■ TO DO
Reproduce the stretch of the text on the slow deletion step in the upgrade from "So we turned" through "object, nothing more.", substituting "approach" for every occurrence of "algorithm".

■ EXTRACTED TEXT
○ ○ ○ ○ ○
Last week, we tested the upgrade procedure for the new version of our product. We got a backup from one of our clients that was over 60Gb, so we could put it to good use by testing the performance of the upgrade against it. This sort of testing is always crucial for making sure the upgrade won’t disrupt production too much.
One of the steps in the upgrade was the deletion of stale data. It dealt with two entities in a one-to-many relationship. For this discussion, lets call these entities A and B. For each A, there can be multiple Bs, whereas each B is associated with exactly one A. The upgrade used our product’s API to select A objects matching the required criteria, and then deleting them. The API implementation makes sure that when an A object is deleted, its B objects are also deleted.
This is standard encapsulation practice, nothing fancy. But there was one problem with it: the deletion process was way too slow. We broke it off after over three and a half hours, which is clearly unacceptable.
So we turned to the code, and found two loops: one iterating over the A objects, and within the delete()
of A, one iterating over the B objects. Since there can be many, many B objects to search through, this inner loop really hurts when executed repeatedly. We say that this algorithm is O(n×m), where n is the number of A objects and m the number of B objects. By first deleting all B objects related to A objects that match the criteria, and only then deleting the A objects, we could potentially change the algorithm to O(n+m), which of course is much faster.
That didn’t work out, though, since the delete()
method in class A still contained the loop over B objects, even though we now knew for sure that none of the B objects would match (since we deleted them previously). So we broke encapsulation by extracting a doDelete()
method that just deletes the A object, nothing more.
We had a similar problem with B’s delete()
method. This code sends a notification to its A object and performs other housekeeping. In our situation, this is clearly unnecessary, since that A object is about to be deleted as well. So we again broke encapsulation and extracted a doDelete()
method for class B as well.
Now we had the performance we required: the deletion process was down to two minutes. But we lost encapsulation. Being well-experienced in object oriented techniques, we knew that would open the door to all sorts of trouble. But we also knew that this change was absolutely necessary to get the required performance.
So we went into damage control mode. We made the doDelete()
methods protected, and moved the upgrade code to the same package as the API implementation code, to still be able to call the doDelete()
s. Still not optimal, but sometimes a man’s got to do what a man’s got to do…
○ ○ ○ ○ ○
■ INFORMATION SUPPLIED

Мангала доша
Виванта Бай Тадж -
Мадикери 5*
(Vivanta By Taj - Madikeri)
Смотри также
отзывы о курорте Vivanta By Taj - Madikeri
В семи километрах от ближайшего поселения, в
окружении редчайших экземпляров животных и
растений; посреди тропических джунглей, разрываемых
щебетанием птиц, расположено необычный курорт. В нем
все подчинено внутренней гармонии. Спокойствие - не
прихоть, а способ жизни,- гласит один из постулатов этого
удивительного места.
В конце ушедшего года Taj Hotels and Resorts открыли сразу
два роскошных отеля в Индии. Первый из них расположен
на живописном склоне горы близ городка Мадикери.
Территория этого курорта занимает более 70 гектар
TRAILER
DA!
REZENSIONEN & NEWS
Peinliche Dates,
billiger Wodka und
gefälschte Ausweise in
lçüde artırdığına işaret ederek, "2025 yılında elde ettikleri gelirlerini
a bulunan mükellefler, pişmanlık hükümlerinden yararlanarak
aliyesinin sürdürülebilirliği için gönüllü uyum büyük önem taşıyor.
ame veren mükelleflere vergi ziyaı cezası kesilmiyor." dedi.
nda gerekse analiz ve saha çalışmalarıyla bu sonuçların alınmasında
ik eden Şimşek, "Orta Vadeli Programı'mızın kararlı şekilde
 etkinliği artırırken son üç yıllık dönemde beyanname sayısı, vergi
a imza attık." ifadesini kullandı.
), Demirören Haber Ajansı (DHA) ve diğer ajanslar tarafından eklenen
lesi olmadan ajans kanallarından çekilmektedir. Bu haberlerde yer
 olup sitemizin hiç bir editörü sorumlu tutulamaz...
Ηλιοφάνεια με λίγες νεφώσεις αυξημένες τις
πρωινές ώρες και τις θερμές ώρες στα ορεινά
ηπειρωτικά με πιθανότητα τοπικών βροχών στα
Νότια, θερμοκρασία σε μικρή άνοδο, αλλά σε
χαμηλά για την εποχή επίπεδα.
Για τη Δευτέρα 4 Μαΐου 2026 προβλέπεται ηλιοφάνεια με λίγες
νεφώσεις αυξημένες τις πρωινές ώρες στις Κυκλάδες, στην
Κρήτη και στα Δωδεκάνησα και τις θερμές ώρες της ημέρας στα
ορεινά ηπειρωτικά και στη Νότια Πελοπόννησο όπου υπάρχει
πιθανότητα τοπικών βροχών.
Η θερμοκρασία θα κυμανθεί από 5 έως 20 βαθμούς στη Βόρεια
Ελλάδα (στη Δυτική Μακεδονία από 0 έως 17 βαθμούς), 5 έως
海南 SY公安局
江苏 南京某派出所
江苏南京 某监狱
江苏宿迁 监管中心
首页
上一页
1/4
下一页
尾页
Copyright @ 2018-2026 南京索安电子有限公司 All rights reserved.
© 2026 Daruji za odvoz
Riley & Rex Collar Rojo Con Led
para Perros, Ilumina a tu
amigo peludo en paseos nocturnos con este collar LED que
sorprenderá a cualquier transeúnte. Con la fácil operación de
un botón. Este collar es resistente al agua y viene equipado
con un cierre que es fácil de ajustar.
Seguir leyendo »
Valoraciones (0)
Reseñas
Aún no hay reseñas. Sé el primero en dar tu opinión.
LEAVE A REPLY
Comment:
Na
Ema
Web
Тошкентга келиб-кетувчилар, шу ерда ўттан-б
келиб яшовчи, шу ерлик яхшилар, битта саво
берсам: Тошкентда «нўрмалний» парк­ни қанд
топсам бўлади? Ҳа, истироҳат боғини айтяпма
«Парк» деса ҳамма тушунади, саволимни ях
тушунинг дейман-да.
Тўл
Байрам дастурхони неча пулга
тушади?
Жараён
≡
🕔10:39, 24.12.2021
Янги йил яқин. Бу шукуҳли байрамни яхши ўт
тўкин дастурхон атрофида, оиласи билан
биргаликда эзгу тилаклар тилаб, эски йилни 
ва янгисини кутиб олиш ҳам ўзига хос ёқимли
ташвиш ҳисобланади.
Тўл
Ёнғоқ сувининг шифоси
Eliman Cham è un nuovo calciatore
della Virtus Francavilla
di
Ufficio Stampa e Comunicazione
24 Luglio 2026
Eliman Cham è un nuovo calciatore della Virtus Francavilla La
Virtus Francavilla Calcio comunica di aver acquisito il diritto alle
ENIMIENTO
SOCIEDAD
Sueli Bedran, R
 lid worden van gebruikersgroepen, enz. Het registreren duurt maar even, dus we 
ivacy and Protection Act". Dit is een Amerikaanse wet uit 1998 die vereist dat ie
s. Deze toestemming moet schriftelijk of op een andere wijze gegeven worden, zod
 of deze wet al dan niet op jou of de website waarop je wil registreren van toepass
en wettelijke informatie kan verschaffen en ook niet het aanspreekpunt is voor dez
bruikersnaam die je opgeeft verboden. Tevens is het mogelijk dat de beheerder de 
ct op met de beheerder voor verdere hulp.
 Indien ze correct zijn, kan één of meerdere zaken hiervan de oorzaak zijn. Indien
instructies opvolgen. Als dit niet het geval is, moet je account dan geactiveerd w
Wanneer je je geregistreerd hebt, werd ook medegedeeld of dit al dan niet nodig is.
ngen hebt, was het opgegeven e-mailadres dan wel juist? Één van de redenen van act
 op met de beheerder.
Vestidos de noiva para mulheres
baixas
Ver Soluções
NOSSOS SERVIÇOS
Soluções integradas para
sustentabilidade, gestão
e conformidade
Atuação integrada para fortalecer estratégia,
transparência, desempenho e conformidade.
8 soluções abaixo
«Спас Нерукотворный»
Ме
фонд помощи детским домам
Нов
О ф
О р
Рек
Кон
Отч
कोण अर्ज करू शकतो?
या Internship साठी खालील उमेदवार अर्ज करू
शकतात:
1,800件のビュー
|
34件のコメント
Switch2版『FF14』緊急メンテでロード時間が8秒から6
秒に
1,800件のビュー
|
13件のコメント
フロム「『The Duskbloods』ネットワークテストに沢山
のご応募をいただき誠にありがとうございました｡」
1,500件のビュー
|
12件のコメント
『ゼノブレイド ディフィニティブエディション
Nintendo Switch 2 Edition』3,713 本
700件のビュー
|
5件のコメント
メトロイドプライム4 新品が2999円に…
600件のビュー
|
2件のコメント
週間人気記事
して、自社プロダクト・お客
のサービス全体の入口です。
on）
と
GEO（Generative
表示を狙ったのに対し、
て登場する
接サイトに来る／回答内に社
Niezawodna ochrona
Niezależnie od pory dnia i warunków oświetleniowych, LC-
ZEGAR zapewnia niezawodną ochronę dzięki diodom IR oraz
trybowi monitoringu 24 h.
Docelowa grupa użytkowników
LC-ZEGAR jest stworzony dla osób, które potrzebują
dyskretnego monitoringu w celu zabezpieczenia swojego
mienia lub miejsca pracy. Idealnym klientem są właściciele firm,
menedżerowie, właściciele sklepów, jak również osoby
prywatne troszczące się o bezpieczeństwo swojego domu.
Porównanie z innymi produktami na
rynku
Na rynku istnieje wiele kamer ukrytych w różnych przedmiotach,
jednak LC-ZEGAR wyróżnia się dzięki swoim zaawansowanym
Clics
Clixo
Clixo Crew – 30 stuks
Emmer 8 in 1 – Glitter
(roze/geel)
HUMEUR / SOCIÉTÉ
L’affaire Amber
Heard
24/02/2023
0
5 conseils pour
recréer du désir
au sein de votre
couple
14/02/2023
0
○ ○ ○ ○ ○
■ YOUR SOLUTION
So we turned to the code, and found two loops: one iterating over the A objects, and within the delete()
of A, one iterating over the B objects. Since there can be many, many B objects to search through, this inner loop really hurts when executed repeatedly. We say that this approach is O(n×m), where n is the number of A objects and m the number of B objects. By first deleting all B objects related to A objects that match the criteria, and only then deleting the A objects, we could potentially change the approach to O(n+m), which of course is much faster.
That didn’t work out, though, since the delete()
method in class A still contained the loop over B objects, even though we now knew for sure that none of the B objects would match (since we deleted them previously). So we broke encapsulation by extracting a doDelete()
method that just deletes the A object, nothing more.